Gallup poll finds U.S. young adults less positive than older adults about local job prospects
The Facts
- Gallup's 2025 World Poll found that 43% of Americans ages 15 to 34 said it was a good time to find a job locally, compared with 64% of Americans ages 55 and older.
- The 21-point gap between younger and older Americans' views of the job market was the largest among the 141 countries and territories Gallup surveyed.
- The U.S. pattern differs from the broader global trend, where younger adults are generally more likely than older adults to say it is a good time to find a job locally.
- Gallup reported global median results of 48% for adults ages 15 to 34 and 38% for adults 55 and older saying it was a good time to find a job locally.
- Coverage of the poll says this marks a reversal from recent years, when younger Americans had generally been more optimistic about the job market than older Americans.
- Gallup said it is uncommon for younger adults to be substantially less positive than the oldest age group about local job conditions; only five other places in the survey showed younger adults trailing older adults by at least 10 points.
How left and right are reading this
- Both agree
- The poll points to an unusual and significant break in how Americans are reading local job prospects: younger adults are notably less upbeat than older adults, reversing recent U.S. patterns and running against the broader global trend.
- They split on
- Less a disagreement than a question of emphasis: whether the striking takeaway is age-based unevenness in job-market confidence within the United States, or the country's exceptional divergence from how age groups assess job prospects elsewhere.
Context
What exactly did Gallup ask people?
Gallup measured whether respondents thought it was "a good time" to find a job in the area where they live, comparing answers across age groups and countries Gallup.com,Yahoo! Finance.
How does the U.S. compare with other countries?

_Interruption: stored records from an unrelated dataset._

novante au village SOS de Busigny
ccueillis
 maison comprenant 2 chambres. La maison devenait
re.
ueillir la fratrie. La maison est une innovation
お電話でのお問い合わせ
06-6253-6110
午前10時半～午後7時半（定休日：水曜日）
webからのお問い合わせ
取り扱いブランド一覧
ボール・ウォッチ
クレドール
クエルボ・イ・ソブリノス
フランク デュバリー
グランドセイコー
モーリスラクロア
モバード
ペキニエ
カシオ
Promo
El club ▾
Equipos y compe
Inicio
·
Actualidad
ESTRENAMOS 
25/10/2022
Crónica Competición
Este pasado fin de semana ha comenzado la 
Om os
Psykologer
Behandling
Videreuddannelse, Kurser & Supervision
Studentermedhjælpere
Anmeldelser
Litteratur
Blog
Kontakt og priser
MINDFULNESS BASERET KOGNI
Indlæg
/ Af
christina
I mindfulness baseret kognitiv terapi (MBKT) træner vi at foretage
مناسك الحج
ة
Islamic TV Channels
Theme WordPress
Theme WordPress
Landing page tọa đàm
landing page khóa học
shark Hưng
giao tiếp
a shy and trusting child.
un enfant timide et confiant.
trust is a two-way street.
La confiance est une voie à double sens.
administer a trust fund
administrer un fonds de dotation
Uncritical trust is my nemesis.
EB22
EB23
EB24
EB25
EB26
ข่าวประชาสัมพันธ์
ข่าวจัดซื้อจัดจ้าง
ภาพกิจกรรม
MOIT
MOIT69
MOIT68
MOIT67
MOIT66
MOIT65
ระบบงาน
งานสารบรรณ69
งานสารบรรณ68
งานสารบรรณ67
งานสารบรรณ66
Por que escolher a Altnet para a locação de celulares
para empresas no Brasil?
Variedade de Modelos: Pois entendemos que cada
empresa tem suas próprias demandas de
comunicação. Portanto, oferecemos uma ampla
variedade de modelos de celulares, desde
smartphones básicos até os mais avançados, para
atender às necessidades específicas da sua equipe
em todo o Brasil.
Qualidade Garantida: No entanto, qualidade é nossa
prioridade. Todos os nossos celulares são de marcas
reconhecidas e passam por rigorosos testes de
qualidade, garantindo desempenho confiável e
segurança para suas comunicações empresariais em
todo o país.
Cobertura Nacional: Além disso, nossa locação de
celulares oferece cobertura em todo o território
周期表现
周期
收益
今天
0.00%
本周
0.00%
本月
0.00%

Gallup said the United States had the widest gap between younger and older adults' job-market views among 141 countries and territories surveyed. It also said only five other places showed younger adults trailing the oldest group by at least 10 points: China, Serbia, the United Arab Emirates, Hong Kong, and Norway Gallup.com,Taegan Goddard's Po….
What remains uncertain about these findings?
Some reporting noted that the poll was taken last year, so it is not yet clear whether more recent signs of job growth have changed younger Americans' views of the labor market semafor.com,Gallup.com.